== GIVEN RECORDS ==

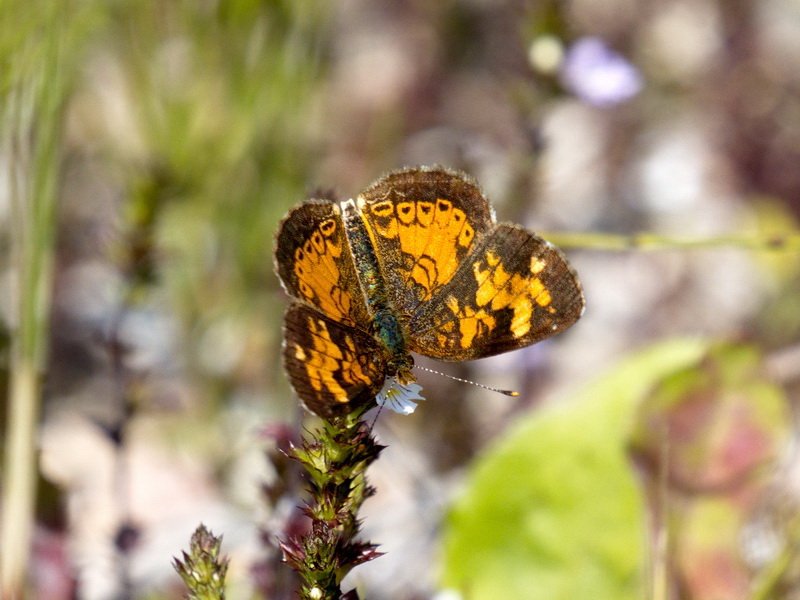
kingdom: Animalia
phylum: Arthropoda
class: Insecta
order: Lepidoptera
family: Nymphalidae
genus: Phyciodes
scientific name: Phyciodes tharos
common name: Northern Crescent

===
== GIVEN RECORDS ==

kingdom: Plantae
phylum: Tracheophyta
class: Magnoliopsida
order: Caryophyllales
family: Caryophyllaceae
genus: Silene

===

#### TASK STATEMENT:
Reproduce the part of the material that opens with the line containing "kingdom: Animalia" and closes with the line containing "common name: Northern Crescent", both lines included.

#### REPLY TO THE EXERCISE:
kingdom: Animalia
phylum: Arthropoda
class: Insecta
order: Lepidoptera
family: Nymphalidae
genus: Phyciodes
scientific name: Phyciodes tharos
common name: Northern Crescent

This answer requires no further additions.